#### Prompt
Wherever the word "Left" occurs in the listing, copy the whole line.

*** Extracted entries Section Begins ***

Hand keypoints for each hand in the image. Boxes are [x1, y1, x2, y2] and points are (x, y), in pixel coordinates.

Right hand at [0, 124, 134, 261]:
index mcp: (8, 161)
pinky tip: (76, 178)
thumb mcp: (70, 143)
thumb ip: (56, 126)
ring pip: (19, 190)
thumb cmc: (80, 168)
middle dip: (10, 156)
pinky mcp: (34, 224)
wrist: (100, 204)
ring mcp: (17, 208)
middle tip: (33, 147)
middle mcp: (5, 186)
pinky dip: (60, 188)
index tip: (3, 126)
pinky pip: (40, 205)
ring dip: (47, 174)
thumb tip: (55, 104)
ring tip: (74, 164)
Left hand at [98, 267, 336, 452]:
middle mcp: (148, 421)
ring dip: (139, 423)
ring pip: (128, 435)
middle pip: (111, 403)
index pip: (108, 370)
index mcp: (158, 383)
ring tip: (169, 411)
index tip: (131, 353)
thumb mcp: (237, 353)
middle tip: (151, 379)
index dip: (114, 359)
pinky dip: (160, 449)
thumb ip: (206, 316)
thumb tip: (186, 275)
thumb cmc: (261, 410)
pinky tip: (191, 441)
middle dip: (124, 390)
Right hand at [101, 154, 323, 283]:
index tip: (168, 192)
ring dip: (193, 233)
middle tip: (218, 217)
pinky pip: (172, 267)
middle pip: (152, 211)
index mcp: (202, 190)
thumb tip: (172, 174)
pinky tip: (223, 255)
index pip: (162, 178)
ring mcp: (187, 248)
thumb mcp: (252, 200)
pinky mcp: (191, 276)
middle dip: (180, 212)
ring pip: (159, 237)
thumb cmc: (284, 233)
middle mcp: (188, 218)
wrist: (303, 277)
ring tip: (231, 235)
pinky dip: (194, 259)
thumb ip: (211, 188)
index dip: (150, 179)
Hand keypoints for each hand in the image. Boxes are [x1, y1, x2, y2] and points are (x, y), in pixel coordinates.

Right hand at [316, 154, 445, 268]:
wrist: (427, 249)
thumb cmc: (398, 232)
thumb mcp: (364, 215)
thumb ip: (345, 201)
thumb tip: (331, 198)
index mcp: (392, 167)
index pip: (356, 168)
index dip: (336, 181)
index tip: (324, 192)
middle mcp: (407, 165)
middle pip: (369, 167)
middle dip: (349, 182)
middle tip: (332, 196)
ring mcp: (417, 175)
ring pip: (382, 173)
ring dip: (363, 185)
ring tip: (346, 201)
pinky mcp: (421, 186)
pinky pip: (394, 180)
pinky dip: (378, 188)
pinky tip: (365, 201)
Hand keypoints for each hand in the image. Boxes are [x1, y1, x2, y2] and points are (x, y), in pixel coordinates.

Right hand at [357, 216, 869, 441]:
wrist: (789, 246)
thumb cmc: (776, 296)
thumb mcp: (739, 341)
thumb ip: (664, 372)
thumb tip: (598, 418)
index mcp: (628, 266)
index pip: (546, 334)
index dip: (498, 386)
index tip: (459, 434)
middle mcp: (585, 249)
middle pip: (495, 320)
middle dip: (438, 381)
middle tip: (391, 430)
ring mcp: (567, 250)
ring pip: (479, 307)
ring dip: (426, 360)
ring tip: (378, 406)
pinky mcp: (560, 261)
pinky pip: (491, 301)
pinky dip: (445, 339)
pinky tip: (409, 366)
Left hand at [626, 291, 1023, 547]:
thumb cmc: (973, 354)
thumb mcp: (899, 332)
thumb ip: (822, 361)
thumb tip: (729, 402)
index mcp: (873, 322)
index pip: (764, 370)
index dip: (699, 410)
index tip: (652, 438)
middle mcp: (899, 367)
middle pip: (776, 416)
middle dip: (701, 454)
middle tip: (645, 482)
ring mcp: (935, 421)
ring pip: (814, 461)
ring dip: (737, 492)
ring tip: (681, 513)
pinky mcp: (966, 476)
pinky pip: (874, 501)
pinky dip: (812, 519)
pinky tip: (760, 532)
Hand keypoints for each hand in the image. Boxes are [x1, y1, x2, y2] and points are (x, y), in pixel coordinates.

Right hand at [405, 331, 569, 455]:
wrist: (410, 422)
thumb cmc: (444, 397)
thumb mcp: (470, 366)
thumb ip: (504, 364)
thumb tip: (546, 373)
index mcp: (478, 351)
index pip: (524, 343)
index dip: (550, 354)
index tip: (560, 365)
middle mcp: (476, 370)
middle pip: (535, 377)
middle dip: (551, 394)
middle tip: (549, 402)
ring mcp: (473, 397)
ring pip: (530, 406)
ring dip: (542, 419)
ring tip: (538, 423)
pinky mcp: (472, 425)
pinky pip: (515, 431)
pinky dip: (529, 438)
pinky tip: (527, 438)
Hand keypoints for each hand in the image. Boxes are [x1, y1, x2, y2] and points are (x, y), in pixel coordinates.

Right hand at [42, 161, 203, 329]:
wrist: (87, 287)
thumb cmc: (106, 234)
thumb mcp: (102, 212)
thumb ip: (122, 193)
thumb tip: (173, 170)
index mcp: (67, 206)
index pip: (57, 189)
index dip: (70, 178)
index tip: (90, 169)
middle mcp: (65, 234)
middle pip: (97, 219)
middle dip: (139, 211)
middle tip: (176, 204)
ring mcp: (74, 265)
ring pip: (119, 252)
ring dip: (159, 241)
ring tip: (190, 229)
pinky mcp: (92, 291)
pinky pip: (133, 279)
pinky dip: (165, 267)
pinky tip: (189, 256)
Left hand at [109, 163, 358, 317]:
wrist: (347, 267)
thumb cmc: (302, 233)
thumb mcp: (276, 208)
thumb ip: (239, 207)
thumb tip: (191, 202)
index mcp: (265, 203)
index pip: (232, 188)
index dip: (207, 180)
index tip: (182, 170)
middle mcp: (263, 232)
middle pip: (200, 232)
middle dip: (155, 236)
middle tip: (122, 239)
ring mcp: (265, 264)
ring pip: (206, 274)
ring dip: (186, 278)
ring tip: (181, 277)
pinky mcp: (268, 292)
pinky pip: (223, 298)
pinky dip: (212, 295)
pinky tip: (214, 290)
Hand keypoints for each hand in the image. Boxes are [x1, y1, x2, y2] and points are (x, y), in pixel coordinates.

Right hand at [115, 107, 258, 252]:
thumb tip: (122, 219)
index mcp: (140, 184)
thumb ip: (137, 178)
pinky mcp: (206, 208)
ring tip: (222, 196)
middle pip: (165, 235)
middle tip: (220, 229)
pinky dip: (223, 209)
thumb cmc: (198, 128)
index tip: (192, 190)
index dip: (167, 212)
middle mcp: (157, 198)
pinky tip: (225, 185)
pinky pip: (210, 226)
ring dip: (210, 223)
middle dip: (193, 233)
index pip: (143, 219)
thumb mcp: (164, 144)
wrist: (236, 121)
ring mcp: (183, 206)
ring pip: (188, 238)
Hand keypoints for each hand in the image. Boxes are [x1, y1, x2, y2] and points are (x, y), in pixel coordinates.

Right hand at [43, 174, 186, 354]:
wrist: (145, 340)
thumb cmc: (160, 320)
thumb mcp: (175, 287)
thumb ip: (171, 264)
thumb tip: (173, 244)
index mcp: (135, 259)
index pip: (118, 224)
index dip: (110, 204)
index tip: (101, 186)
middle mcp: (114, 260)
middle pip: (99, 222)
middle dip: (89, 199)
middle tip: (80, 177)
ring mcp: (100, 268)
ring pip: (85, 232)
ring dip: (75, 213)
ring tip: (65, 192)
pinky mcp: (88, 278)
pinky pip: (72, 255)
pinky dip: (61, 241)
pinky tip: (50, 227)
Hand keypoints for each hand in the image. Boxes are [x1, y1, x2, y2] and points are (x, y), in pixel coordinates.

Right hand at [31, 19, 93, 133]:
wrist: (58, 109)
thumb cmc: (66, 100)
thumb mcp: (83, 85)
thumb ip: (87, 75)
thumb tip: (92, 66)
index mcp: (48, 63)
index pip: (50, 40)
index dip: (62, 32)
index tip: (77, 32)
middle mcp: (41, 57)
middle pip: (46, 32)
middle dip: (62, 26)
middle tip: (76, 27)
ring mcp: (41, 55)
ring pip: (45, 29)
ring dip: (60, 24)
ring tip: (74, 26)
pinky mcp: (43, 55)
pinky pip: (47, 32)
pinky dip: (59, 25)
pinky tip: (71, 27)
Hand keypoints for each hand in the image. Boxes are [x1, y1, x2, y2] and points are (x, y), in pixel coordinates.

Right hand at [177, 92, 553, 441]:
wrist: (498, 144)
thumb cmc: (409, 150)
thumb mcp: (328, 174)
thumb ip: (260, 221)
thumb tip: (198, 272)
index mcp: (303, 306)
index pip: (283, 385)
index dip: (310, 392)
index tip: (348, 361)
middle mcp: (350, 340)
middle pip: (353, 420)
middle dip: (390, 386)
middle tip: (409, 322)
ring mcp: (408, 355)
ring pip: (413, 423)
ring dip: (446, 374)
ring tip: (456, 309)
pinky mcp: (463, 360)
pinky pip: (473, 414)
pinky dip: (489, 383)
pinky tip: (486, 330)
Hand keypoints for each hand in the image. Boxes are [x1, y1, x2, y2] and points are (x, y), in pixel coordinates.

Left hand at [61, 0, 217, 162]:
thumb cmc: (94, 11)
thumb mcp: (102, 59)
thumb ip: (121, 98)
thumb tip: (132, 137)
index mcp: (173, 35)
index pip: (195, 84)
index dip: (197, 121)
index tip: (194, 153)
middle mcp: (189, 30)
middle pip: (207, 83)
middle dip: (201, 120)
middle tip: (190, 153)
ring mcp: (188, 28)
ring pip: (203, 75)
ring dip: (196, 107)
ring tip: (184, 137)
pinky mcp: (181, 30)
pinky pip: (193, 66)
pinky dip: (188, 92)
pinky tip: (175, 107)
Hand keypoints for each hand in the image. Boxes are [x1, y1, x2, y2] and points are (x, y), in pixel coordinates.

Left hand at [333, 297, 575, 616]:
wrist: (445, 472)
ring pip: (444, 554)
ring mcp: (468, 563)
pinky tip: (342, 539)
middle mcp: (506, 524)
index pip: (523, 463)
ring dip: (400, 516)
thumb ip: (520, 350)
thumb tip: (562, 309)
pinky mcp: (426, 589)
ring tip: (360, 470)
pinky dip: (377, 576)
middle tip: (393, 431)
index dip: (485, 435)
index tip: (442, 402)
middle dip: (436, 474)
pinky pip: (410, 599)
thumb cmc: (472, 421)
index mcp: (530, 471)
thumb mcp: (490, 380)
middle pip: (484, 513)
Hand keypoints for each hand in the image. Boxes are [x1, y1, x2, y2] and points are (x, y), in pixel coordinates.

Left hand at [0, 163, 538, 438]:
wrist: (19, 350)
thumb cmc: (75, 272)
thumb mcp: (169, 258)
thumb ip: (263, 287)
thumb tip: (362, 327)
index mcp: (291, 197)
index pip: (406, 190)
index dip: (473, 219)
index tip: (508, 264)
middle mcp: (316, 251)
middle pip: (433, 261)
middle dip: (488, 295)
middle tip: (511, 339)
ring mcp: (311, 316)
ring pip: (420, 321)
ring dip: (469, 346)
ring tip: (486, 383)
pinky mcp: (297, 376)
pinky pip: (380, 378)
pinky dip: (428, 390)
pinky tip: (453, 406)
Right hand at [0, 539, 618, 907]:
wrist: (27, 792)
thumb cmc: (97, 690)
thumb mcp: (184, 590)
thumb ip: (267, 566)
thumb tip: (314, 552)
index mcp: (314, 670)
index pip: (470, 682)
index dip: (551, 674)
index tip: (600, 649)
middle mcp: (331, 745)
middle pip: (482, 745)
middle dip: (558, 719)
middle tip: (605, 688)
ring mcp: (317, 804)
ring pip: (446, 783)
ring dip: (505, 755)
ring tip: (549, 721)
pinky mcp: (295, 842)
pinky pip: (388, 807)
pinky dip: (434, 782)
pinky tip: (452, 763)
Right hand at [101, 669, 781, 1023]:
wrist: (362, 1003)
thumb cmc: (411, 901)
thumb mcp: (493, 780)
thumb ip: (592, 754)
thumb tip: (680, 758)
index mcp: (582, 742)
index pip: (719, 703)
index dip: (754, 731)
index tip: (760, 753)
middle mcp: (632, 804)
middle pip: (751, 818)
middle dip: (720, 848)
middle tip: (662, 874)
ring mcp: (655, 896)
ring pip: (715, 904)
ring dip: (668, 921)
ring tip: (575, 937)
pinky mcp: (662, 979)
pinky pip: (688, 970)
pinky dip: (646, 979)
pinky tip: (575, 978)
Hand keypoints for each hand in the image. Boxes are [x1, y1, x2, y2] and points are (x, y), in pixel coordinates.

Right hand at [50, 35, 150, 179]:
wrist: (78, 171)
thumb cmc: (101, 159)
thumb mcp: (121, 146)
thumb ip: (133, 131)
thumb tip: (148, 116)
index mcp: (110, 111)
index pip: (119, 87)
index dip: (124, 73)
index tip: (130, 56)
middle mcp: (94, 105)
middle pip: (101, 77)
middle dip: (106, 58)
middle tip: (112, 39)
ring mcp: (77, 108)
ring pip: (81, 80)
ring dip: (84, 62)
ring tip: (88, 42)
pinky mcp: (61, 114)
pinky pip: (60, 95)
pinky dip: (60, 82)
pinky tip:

*** Extracted entries Section Ends ***

#### Solution for this exercise
Left hand at [98, 267, 336, 452]:
Left hand at [626, 291, 1023, 547]:
Left hand at [109, 163, 358, 317]:
Left hand at [61, 0, 217, 162]:
Left hand at [333, 297, 575, 616]:
Left hand at [0, 163, 538, 438]:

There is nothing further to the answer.